Treatment, essentially dietetic, is to bring enough fluids to the body and to adopt a balanced, high-fiber diet. Sport can also be beneficial, at least some physical activity (daily walk for a senior or regular gym exercises to strengthen the abdominal muscles). Laxative medicines, which accelerate intestinal transit, are very effective, but their prolonged or repeated use is discouraged.
• HARD STOOLS
• DIFFICULTY DEFECATING
• SLOWED STOOL FREQUENCY
A lack of fibres in the diet is one of the main causes of constipation complaints. To correct the situation, privilege fresh fruits, raw vegetables and whole grain cereals. If desired, grounded flax seeds and oat bran can be added to the diet to further increase fibre intake. An adequate fibre intake increases stool volume, thereby stimulating bowel movement as the intestines feel full. Good fats are indicated as they will help lubricate the gastrointestinal tract. Best sources of good fats include fish, flaxseed, hemp, olive, safflower, sunflower and canola oils. Varying the sources of good fats is yet the ideal situation to benefit from a diversity of nutrients.

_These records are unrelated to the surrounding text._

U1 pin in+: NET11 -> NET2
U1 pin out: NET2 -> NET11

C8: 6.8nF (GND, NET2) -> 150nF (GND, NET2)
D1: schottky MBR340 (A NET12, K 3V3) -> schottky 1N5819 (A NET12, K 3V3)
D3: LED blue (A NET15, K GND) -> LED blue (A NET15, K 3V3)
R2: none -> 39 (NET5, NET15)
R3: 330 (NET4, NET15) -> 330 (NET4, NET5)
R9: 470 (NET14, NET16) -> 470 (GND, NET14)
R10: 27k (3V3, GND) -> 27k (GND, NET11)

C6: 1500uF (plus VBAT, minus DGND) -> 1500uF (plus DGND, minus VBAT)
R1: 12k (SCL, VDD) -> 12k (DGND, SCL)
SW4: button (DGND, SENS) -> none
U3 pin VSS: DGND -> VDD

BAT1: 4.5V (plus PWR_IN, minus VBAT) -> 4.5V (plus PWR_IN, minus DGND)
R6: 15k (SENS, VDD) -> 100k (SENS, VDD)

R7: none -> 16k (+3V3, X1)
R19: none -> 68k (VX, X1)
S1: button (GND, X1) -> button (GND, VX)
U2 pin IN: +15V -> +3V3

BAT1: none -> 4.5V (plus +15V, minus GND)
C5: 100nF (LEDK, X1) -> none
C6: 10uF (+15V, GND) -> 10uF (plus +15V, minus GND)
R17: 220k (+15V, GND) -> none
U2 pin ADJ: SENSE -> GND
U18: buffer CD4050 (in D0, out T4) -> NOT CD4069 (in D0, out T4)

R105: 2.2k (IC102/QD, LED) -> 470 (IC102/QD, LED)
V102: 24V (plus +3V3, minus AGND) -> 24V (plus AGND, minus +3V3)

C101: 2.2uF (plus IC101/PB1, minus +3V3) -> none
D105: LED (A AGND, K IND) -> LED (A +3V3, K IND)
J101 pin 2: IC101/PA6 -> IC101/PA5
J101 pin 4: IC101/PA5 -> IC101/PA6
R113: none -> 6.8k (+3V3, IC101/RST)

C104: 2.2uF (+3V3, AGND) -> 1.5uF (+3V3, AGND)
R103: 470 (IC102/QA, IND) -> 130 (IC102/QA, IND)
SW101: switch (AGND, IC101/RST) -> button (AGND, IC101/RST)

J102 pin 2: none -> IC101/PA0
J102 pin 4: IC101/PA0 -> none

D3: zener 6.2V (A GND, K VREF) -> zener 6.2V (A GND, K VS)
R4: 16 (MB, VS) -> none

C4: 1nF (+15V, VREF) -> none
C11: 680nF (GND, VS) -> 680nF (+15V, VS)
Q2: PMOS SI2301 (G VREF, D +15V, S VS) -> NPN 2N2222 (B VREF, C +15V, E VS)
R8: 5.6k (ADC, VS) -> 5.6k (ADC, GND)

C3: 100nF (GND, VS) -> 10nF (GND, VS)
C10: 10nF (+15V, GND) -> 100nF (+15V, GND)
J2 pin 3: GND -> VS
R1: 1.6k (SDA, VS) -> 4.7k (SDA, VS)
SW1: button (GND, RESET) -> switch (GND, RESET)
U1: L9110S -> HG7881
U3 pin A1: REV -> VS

Dietary fibres should be thoroughly hydrated. It allows them to inflate properly and favour intestinal transit. In order to optimize fibre inflation, drink 2 to 3 litres of water daily. The key to a proper hydration is drinking regularly. Drinking 2 litres in a 2-hour period is not as beneficial as spreading drinking throughout the day. The body will appreciate regular hydration.
Regular physical activity improves intestinal transit. All exercises are helpful. However, running is considered the best exercise for stimulating bowel movement. Whatever the exercise you choose (walking, running, swimming or cycling), it is important to do it 3-4 times a week, for 30 minutes each time.
When you feel the urge, do not delay. The more the stools remain inside the colon, the more they become dry and hard to evacuate. Do not use stimulant laxatives in the long term; they can make the intestines lazy and aggravate constipation when we discontinue use.